14.1.3 Obstacles in the Phase Space

In Formulation 14.1, the specification of the obstacle region in Item 4 was intentionally left ambiguous. Now it will be specified in more detail. If $ X = {\cal C}$, then $ {X_{obs}}= {\cal C}_{obs}$, which was defined in (4.34) for a rigid robot and in (4.36) for a robot with multiple links. The more interesting case occurs if $ X$ is a phase space that includes velocity variables in addition to configuration information.

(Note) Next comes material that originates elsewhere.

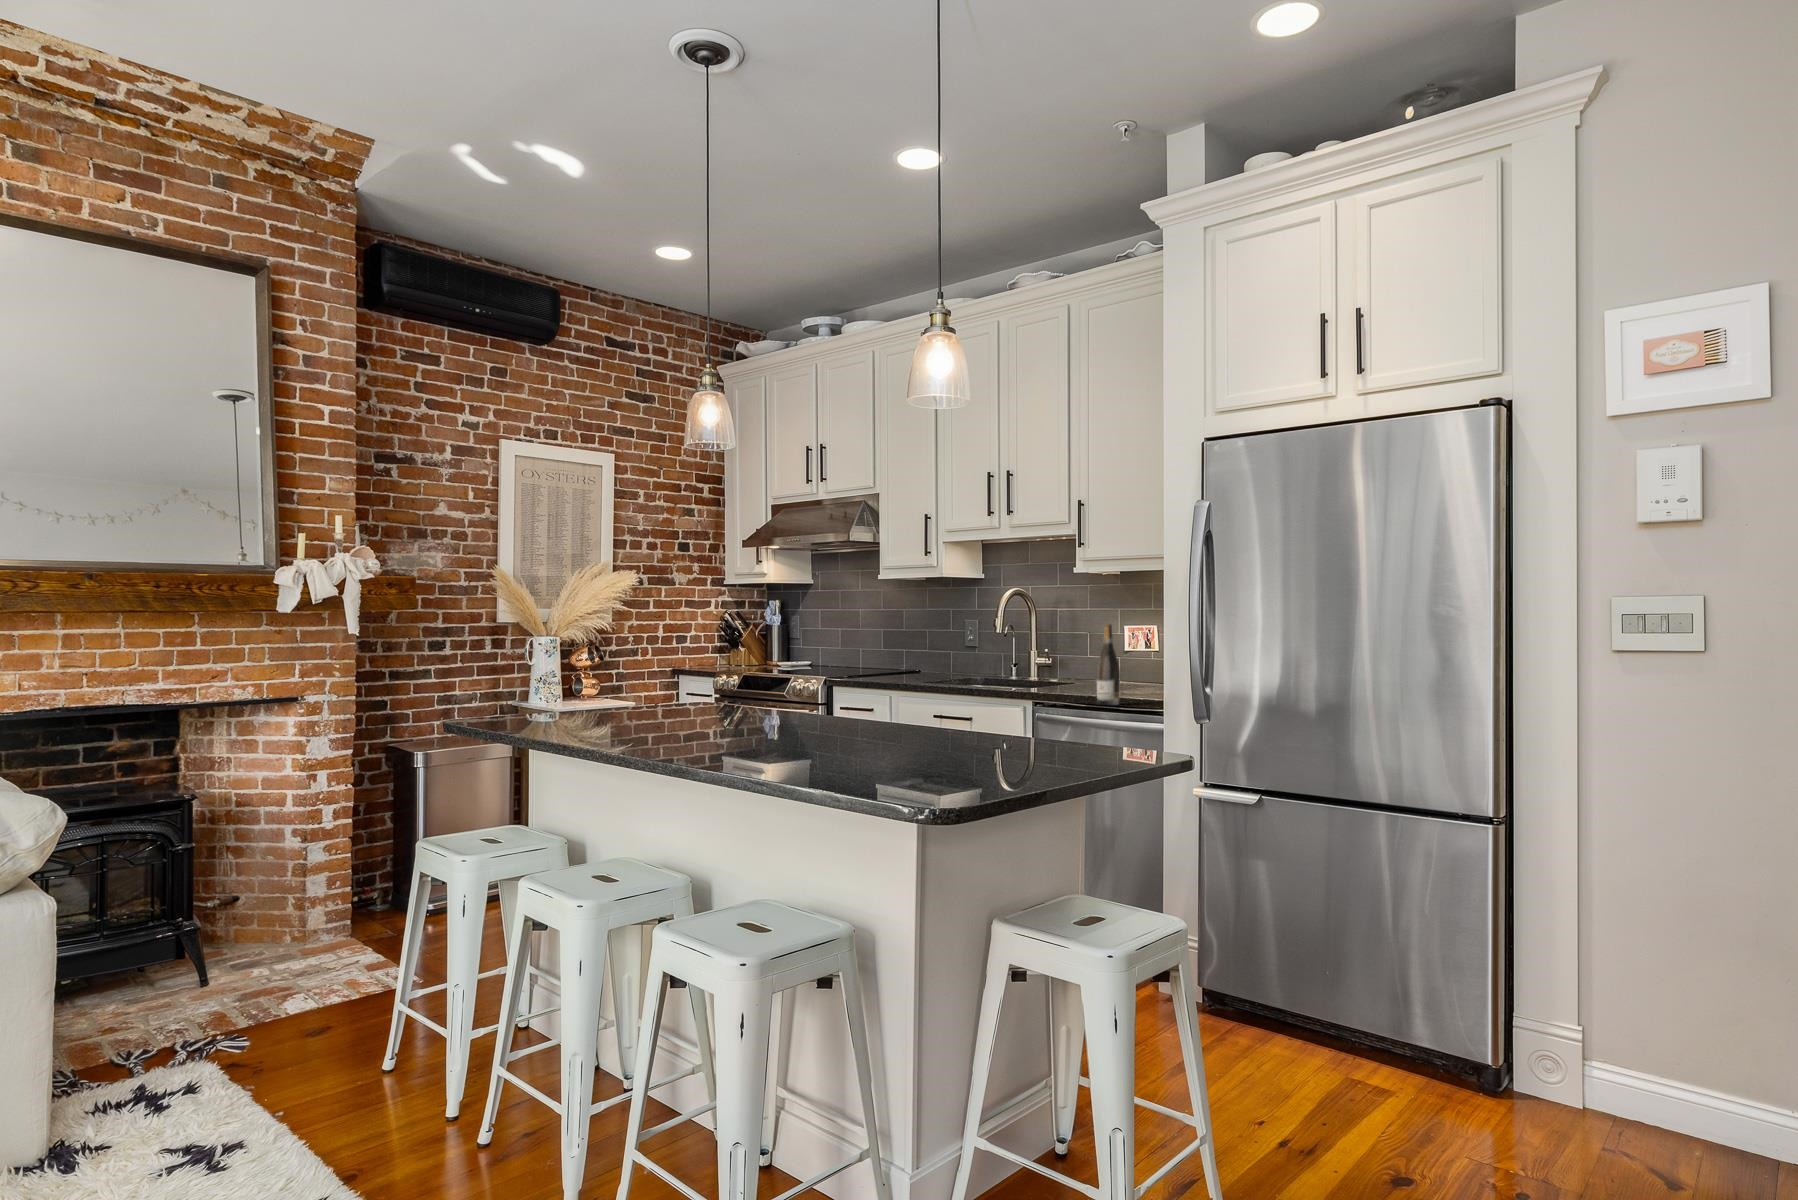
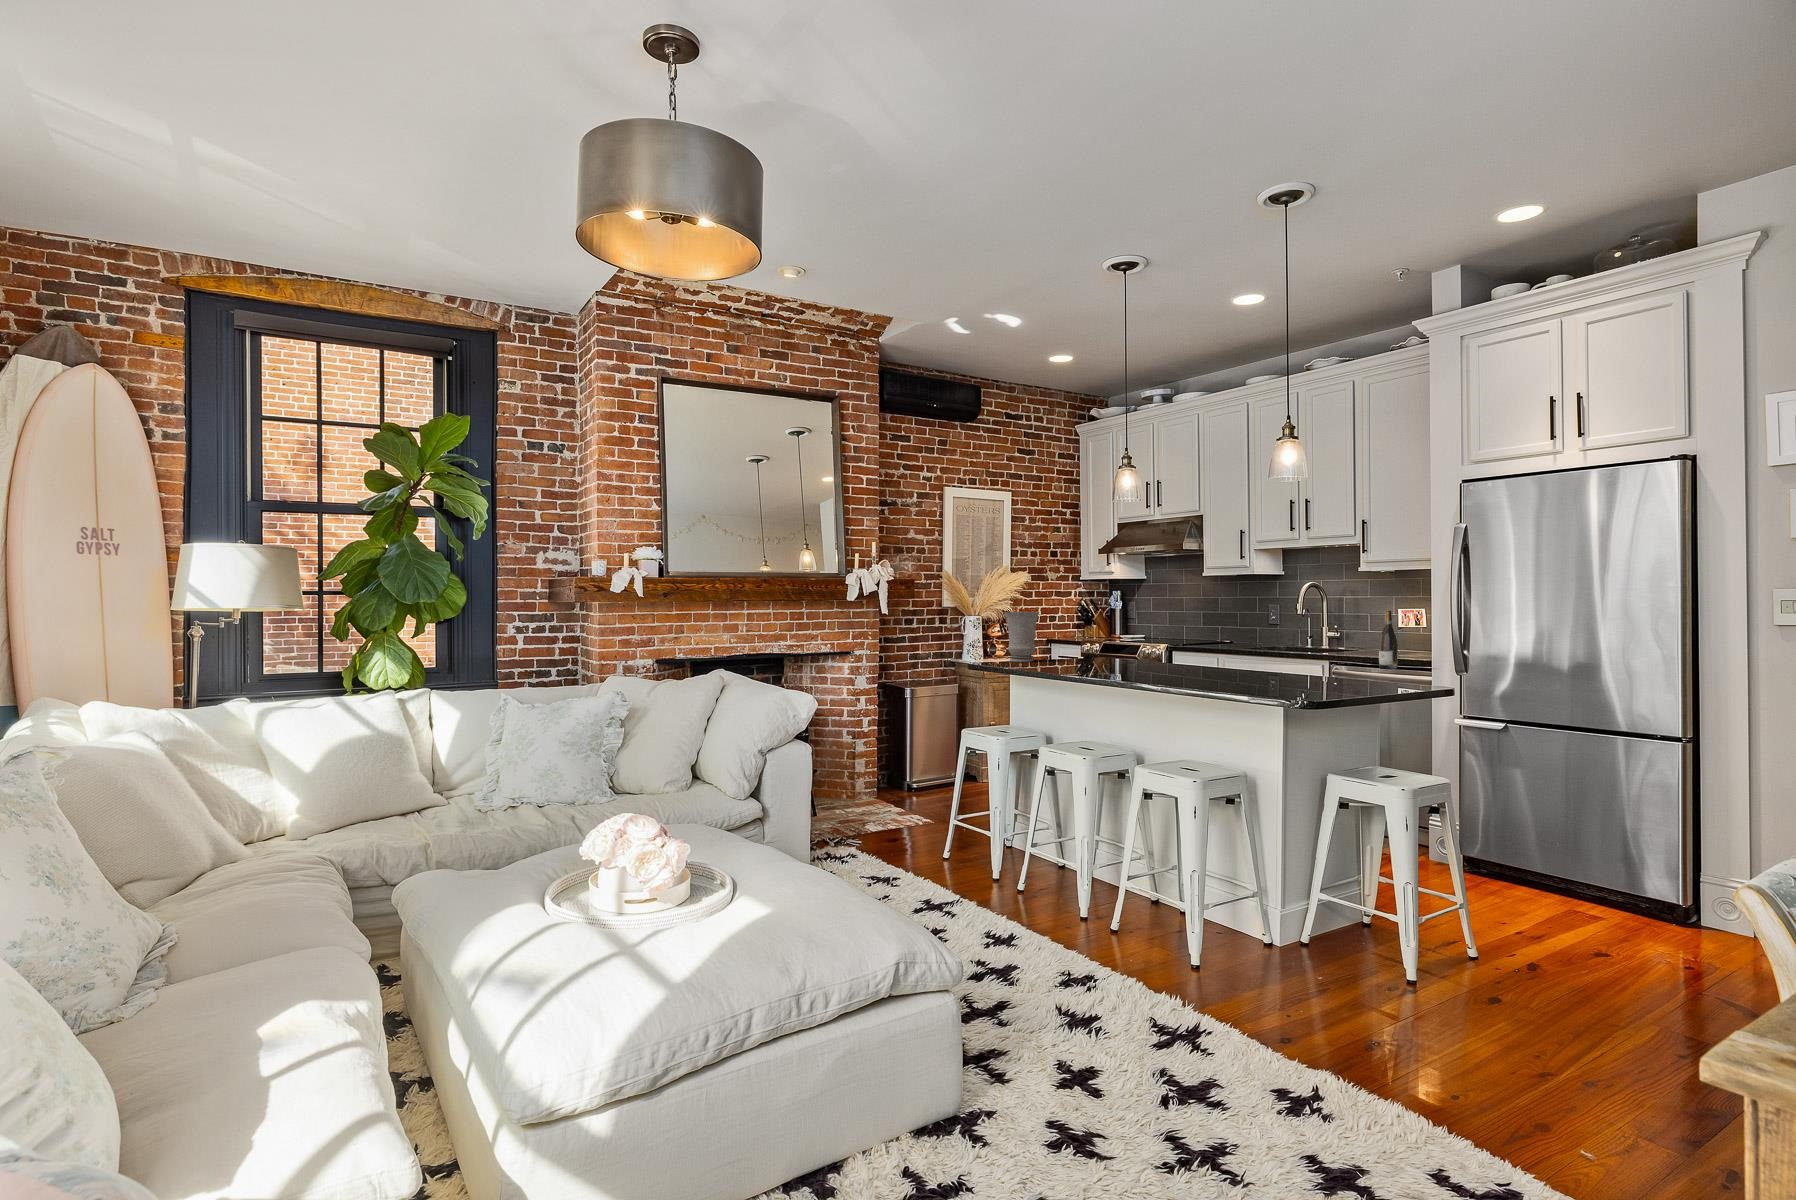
vase: none [580,629,635,705] -> present [1004,612,1039,662]

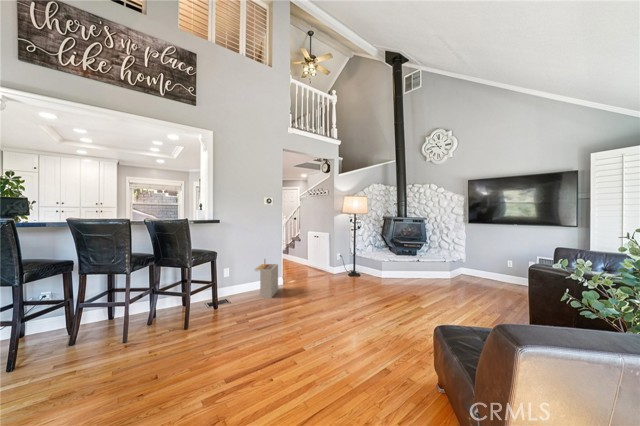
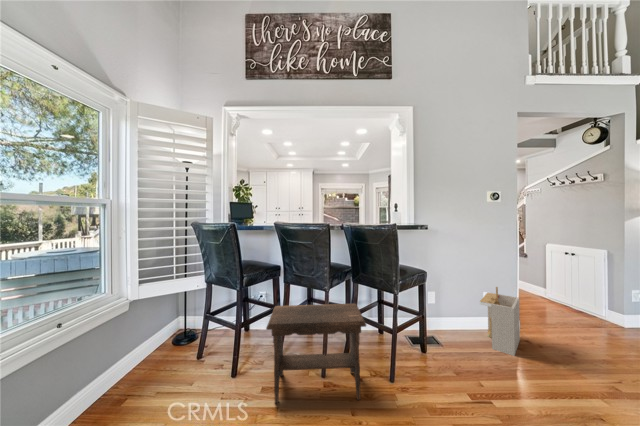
footstool: none [62,281,164,373] -> present [266,304,366,403]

Figure 14.1: An obstacle region $ {\cal C}_{obs}\subset {\cal C}$ generates a cylindrical obstacle region $ {X_{obs}}\subset X$ with respect to the phase variables.
\begin{figure}\centerline{\psfig{figure=figs/xobs.eps,height=2.5truein} }\end{figure}

Any state for which its associated configuration lies in $ {\cal C}_{obs}$ must also be a member of $ {X_{obs}}$. The velocity is irrelevant if a collision occurs in the world $ {\cal W}$. In most cases that involve a phase space, the obstacle region $ {X_{obs}}$ is therefore defined as

$\displaystyle {X_{obs}}= \{ x\in X \;\vert\; {\kappa}(x) \in {\cal C}_{obs}\},$ (14.2)

in which $ {\kappa}(x)$ is the configuration associated with the state $ x \in X$. If the first $ n$ variables of $ X$ are configuration parameters, then $ {X_{obs}}$ has the cylindrical structure shown in Figure 14.1 with respect to the other variables. If $ {\kappa }$ is a complicated mapping, as opposed to simply selecting the configuration coordinates, then the structure might not appear cylindrical. In these cases, (14.2) still indicates the correct obstacle region in $ X$.